Further, since the center roller 8 is fixed to the surface plate 2 and is configured to rotate integrally with the surface plate 2, a dedicated drive mechanism is required to drive the center roller 8. In addition, there is an advantage that the structure is simple and the manufacturing cost is low. Moreover, since the center roller 8 and the respective blocks 3 are prevented from coming into direct contact with each other and are brought into contact with each other through the idle rollers 9, the center roller 8 is not damaged by the contact with the blocks 3. Even if the idle roller 9 is damaged, you only have to replace it and it is a big and expensive center roller 8.
There is also an advantage that the structure is simple and the durability is excellent because it is not necessary to replace.

[0027]

As described above, according to the present invention, a drive mechanism dedicated to driving the center roller is not required, and
It is possible to obtain a block forced drive type single-side polishing machine which has a simple structure and is excellent in durability, in which direct contact between the center roller and each block is prevented so that the center roller is not damaged.

[Brief description of drawings]

FIG. 1 is a partially cutaway side view showing an embodiment of a single-side polishing apparatus according to the present invention.

FIG. 2 is a plan view of a main part schematically showing the structure around a surface plate of the polishing apparatus of FIG.

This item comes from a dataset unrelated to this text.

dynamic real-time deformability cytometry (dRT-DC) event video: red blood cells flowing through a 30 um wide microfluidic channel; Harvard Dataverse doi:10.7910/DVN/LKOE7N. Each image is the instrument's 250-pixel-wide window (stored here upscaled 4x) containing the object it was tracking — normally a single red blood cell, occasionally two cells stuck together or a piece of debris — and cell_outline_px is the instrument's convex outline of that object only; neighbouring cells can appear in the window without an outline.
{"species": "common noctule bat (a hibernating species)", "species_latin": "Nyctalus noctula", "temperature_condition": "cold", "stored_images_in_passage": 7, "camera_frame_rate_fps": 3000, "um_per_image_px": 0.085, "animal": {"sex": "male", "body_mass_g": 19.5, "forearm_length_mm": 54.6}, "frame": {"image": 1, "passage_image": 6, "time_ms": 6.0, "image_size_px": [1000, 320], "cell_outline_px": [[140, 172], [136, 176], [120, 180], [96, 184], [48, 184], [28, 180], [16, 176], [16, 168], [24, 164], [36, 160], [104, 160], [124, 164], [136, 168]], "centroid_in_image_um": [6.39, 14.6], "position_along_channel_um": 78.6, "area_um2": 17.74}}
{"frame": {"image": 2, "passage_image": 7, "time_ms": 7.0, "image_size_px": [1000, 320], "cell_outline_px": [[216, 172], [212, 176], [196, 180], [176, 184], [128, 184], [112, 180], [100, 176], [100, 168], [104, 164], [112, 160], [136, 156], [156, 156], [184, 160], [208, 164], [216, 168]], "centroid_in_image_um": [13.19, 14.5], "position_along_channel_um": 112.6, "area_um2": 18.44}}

FIG. 3 is a cross-sectional view of essential parts showing a related configuration of a center roller and an idle roller.

FIG. 4 is an enlarged side view of a main part of FIG.

5A to 5F are explanatory views showing the first half of the process of positioning the block.

6A to 6E are explanatory views showing the latter half of the step of positioning a block.

[Explanation of symbols]

W work 2 surface plate 3,3a-3d blocks 8 center roller 8a cone part 8b Flat part 9, 9a-9d idle rollers 11 First cover member 12 Second cover member 15 Liquid supply pipe 16 channels 21a-21d guide roller

Claims (3)

[Claims] 1. A surface plate that is driven and rotated by a drive source, and a plurality of circular plates that are supplied and arranged at equal intervals around the center of rotation of the surface plate when polishing the work and press the held work against the surface plate. Block, one center roller installed on the center of the upper surface of the surface plate so as to rotate together with the surface plate, and so as to contact both the center roller and the block around the center roller, etc. Arranged to be rotatable at intervals, the idler rollers are driven to rotate around their own axis in a fixed position by the rotation of the center roller, and freely rotatable to a position corresponding to each idle roller around the surface plate. And a supporting position for supporting the block in contact with the block on the surface plate and in contact with the idle roller, and separating the block from the block. And a plurality of guide rollers that are movable between a standby position that allows the block to move by rotation of the surface plate, and a block forced-drive single-side polishing apparatus. 2. The center roller has a conical portion located in the center and an annular flat portion surrounding the conical portion, and the idler rollers are in contact with the outer peripheral surface of the flat portion. The single-sided polishing device according to claim 1, wherein 3. A first cover member, which covers the upper portion of the center roller and rotates together with the center roller, and a second non-rotating second cover member, which covers the upper portion of the center roller, in the central portion of the surface plate. A cover member, the idle rollers are rotatably attached to the second cover member, and the center of the first cover member and the second cover member has a supply liquid for supplying a polishing liquid. The pipe is installed so as to face the center of the upper surface of the center roller, and a flow path for guiding the polishing liquid supplied from the liquid supply pipe onto the surface plate is radially provided between the center roller and the first cover member. The single-sided polishing apparatus according to claim 1 or 2, wherein the single-sided polishing apparatus is provided.